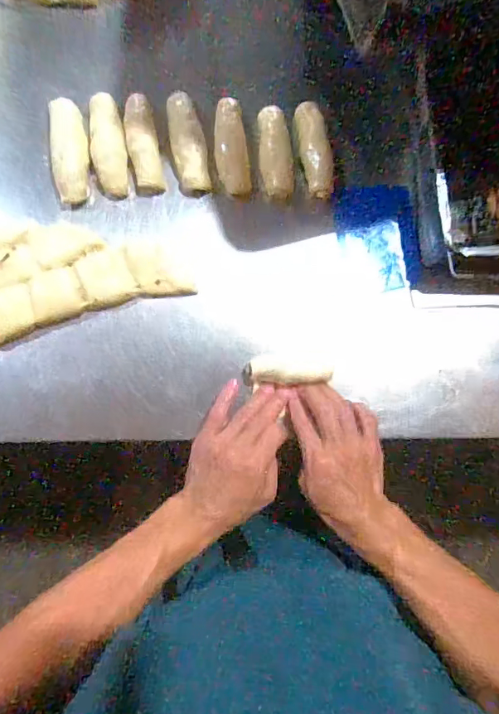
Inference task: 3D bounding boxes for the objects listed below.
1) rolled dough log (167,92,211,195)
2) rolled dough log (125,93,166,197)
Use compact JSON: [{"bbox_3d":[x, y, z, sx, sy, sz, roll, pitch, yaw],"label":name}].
[{"bbox_3d":[-0.065,-0.228,0.488,0.033,0.023,0.110,-10,84,-4],"label":"rolled dough log"},{"bbox_3d":[-0.109,-0.221,0.480,0.031,0.020,0.102,-9,84,-4],"label":"rolled dough log"}]

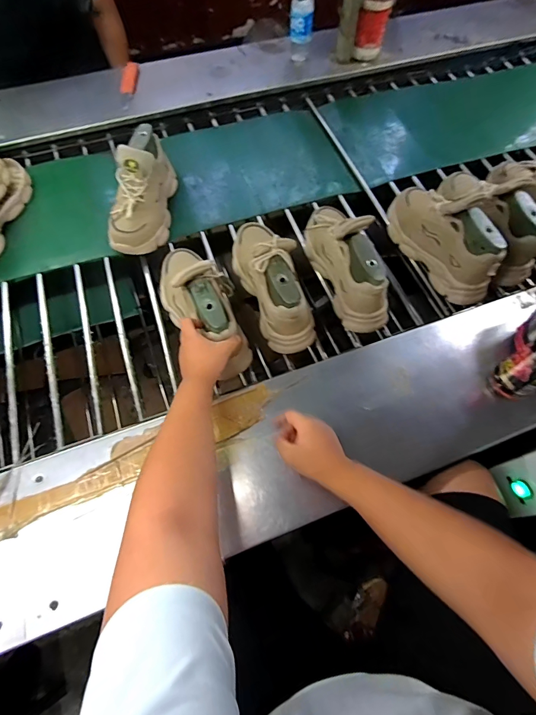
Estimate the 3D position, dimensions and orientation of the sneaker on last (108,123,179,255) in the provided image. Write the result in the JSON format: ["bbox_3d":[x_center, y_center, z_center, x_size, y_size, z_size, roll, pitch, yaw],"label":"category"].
[{"bbox_3d":[-0.276,-0.362,0.807,0.106,0.147,0.242,0,65,-1],"label":"sneaker on last"}]

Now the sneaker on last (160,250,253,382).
[{"bbox_3d":[-0.128,-0.108,0.684,0.093,0.133,0.283,-26,65,-15],"label":"sneaker on last"}]

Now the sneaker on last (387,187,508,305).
[{"bbox_3d":[0.360,-0.257,0.777,0.091,0.146,0.290,-23,67,-12],"label":"sneaker on last"}]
+ + + +
ASSIGNMENT: Please print the entries exactly as they stand. Images are not part of the copy.

ANSWER TO THIS PROBLEM:
Inference task: 3D bounding boxes for the objects listed below.
1) rolled dough log (167,92,211,195)
2) rolled dough log (125,93,166,197)
Use compact JSON: [{"bbox_3d":[x, y, z, sx, sy, sz, roll, pitch, yaw],"label":name}].
[{"bbox_3d":[-0.065,-0.228,0.488,0.033,0.023,0.110,-10,84,-4],"label":"rolled dough log"},{"bbox_3d":[-0.109,-0.221,0.480,0.031,0.020,0.102,-9,84,-4],"label":"rolled dough log"}]

Estimate the 3D position, dimensions and orientation of the sneaker on last (108,123,179,255) in the provided image. Write the result in the JSON format: ["bbox_3d":[x_center, y_center, z_center, x_size, y_size, z_size, roll, pitch, yaw],"label":"category"].
[{"bbox_3d":[-0.276,-0.362,0.807,0.106,0.147,0.242,0,65,-1],"label":"sneaker on last"}]

Now the sneaker on last (160,250,253,382).
[{"bbox_3d":[-0.128,-0.108,0.684,0.093,0.133,0.283,-26,65,-15],"label":"sneaker on last"}]

Now the sneaker on last (387,187,508,305).
[{"bbox_3d":[0.360,-0.257,0.777,0.091,0.146,0.290,-23,67,-12],"label":"sneaker on last"}]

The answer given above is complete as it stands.